The index applies controlled vocabularies and subject headings influenced by standards from the Library of Congress and practices common to metadata initiatives at the British Library and the Smithsonian Institution. Records include author names affiliated with universities such as SOAS University of London, University of Michigan, and Stanford University; journal provenance from publishers including Taylor & Francis and SAGE Publications; and geographic qualifiers tied to archival collections at institutions like the Bodleian Library and the Wellcome Collection. Indexers follow policies comparable to those used by editorial boards of journals like Current Anthropology and the American Ethnologist.
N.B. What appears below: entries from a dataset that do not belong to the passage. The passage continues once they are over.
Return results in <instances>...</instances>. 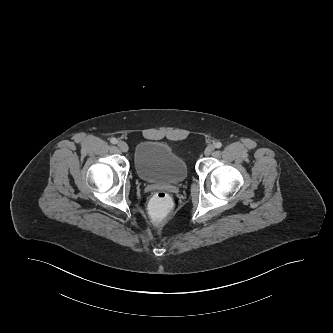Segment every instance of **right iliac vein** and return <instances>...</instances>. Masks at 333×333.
I'll return each instance as SVG.
<instances>
[{
	"label": "right iliac vein",
	"instance_id": "63e3f726",
	"mask_svg": "<svg viewBox=\"0 0 333 333\" xmlns=\"http://www.w3.org/2000/svg\"><path fill=\"white\" fill-rule=\"evenodd\" d=\"M117 146H118V148H119L122 152H127L128 149H129L127 143L124 142V141H119V142L117 143Z\"/></svg>",
	"mask_w": 333,
	"mask_h": 333
}]
</instances>
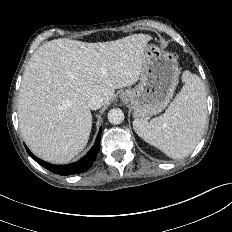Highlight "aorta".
<instances>
[{"mask_svg": "<svg viewBox=\"0 0 232 232\" xmlns=\"http://www.w3.org/2000/svg\"><path fill=\"white\" fill-rule=\"evenodd\" d=\"M108 120L112 124H120L124 120V113L120 108H113L108 113Z\"/></svg>", "mask_w": 232, "mask_h": 232, "instance_id": "aorta-1", "label": "aorta"}]
</instances>
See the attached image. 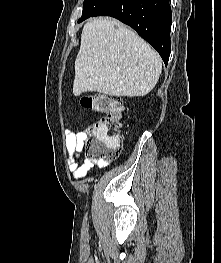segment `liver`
I'll list each match as a JSON object with an SVG mask.
<instances>
[{"mask_svg":"<svg viewBox=\"0 0 221 263\" xmlns=\"http://www.w3.org/2000/svg\"><path fill=\"white\" fill-rule=\"evenodd\" d=\"M161 71L159 55L134 31L115 19L96 18L82 30L73 93L140 97L155 87Z\"/></svg>","mask_w":221,"mask_h":263,"instance_id":"obj_1","label":"liver"}]
</instances>
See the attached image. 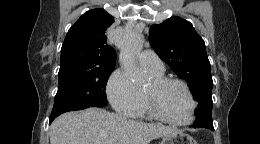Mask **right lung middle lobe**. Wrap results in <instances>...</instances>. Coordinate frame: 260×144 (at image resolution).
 <instances>
[{"label": "right lung middle lobe", "instance_id": "right-lung-middle-lobe-1", "mask_svg": "<svg viewBox=\"0 0 260 144\" xmlns=\"http://www.w3.org/2000/svg\"><path fill=\"white\" fill-rule=\"evenodd\" d=\"M113 69L59 70V88L50 118L67 111L106 106L105 87Z\"/></svg>", "mask_w": 260, "mask_h": 144}]
</instances>
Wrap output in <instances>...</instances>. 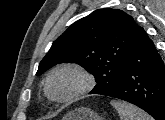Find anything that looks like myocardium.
Here are the masks:
<instances>
[{"label":"myocardium","instance_id":"obj_1","mask_svg":"<svg viewBox=\"0 0 165 120\" xmlns=\"http://www.w3.org/2000/svg\"><path fill=\"white\" fill-rule=\"evenodd\" d=\"M64 71H71L74 72L75 74H77L79 76V78L81 79V85L80 87L75 90L73 93H71L70 95L66 96V97H56L50 88V84L51 81L53 79V77L61 72ZM94 87V77L92 76V74L85 69L83 66L76 64V63H63L61 65L56 66L55 68H53L50 73L48 74L46 80H45V93L47 94V96L55 101V102H59V103H66V102H70L76 98H79L83 95H85L86 93H88L89 91L92 90V88Z\"/></svg>","mask_w":165,"mask_h":120}]
</instances>
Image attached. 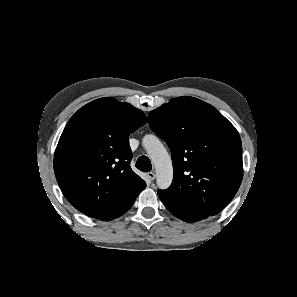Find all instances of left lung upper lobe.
Here are the masks:
<instances>
[{
  "label": "left lung upper lobe",
  "instance_id": "5c2ea615",
  "mask_svg": "<svg viewBox=\"0 0 297 297\" xmlns=\"http://www.w3.org/2000/svg\"><path fill=\"white\" fill-rule=\"evenodd\" d=\"M148 123L172 153L173 182L158 193L193 218L218 214L243 178L242 143L235 127L212 105L189 96L151 111Z\"/></svg>",
  "mask_w": 297,
  "mask_h": 297
}]
</instances>
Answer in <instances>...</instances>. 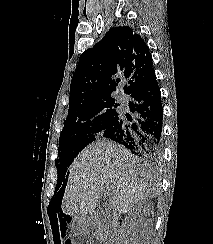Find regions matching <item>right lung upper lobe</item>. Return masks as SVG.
I'll return each mask as SVG.
<instances>
[{"instance_id": "cb5924a9", "label": "right lung upper lobe", "mask_w": 213, "mask_h": 244, "mask_svg": "<svg viewBox=\"0 0 213 244\" xmlns=\"http://www.w3.org/2000/svg\"><path fill=\"white\" fill-rule=\"evenodd\" d=\"M154 70L152 57L143 39L132 28H111L93 48L81 54L70 85L69 108L111 96L120 86L118 73L128 80L131 94Z\"/></svg>"}]
</instances>
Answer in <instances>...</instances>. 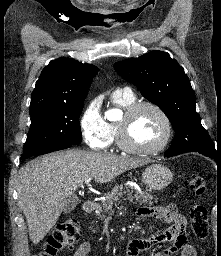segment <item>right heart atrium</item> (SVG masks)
<instances>
[{
	"instance_id": "obj_1",
	"label": "right heart atrium",
	"mask_w": 221,
	"mask_h": 256,
	"mask_svg": "<svg viewBox=\"0 0 221 256\" xmlns=\"http://www.w3.org/2000/svg\"><path fill=\"white\" fill-rule=\"evenodd\" d=\"M79 126L86 144L94 150L107 149L112 141L113 135L109 123L103 117L100 108L95 101H91L83 109Z\"/></svg>"
}]
</instances>
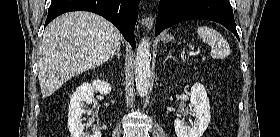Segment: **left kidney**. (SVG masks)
Segmentation results:
<instances>
[{
	"instance_id": "5707ae66",
	"label": "left kidney",
	"mask_w": 280,
	"mask_h": 137,
	"mask_svg": "<svg viewBox=\"0 0 280 137\" xmlns=\"http://www.w3.org/2000/svg\"><path fill=\"white\" fill-rule=\"evenodd\" d=\"M190 101L194 106L195 121L189 126L185 124L184 119H175L174 127L177 137H201L210 123L209 99L201 83H195L191 87Z\"/></svg>"
}]
</instances>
Researchers in departments at University of Toronto, University of Leiden, University of Cape Town, and Peking University use the index to trace literature for theses, grant proposals to funders such as the European Research Council and the National Science Foundation, and to support systematic reviews paralleling methodologies used in projects at the Max Planck Institute for Social Anthropology and the British Academy. Course instructors referencing syllabi at Columbia University and Yale University draw on indexed citations for seminar readings and archival assignments linked to museums like the Victoria and Albert Museum.
Critics highlight gaps similar to those noted in comparative assessments with Scopus and Web of Science: underrepresentation of gray literature, limited coverage of non-English serials indexed by regional publishers such as Ethiopian Journal of Cultural Studies or local society publications, and delays in indexing contemporary issues produced by outlets like independent presses. Coverage biases also echo debates concerning center–periphery dynamics discussed in forums involving the Royal Anthropological Institute and the American Anthropological Association, with calls for expanded indexing of materials from institutions such as Universidad Nacional Autónoma de México and regional archives in South-East Asia.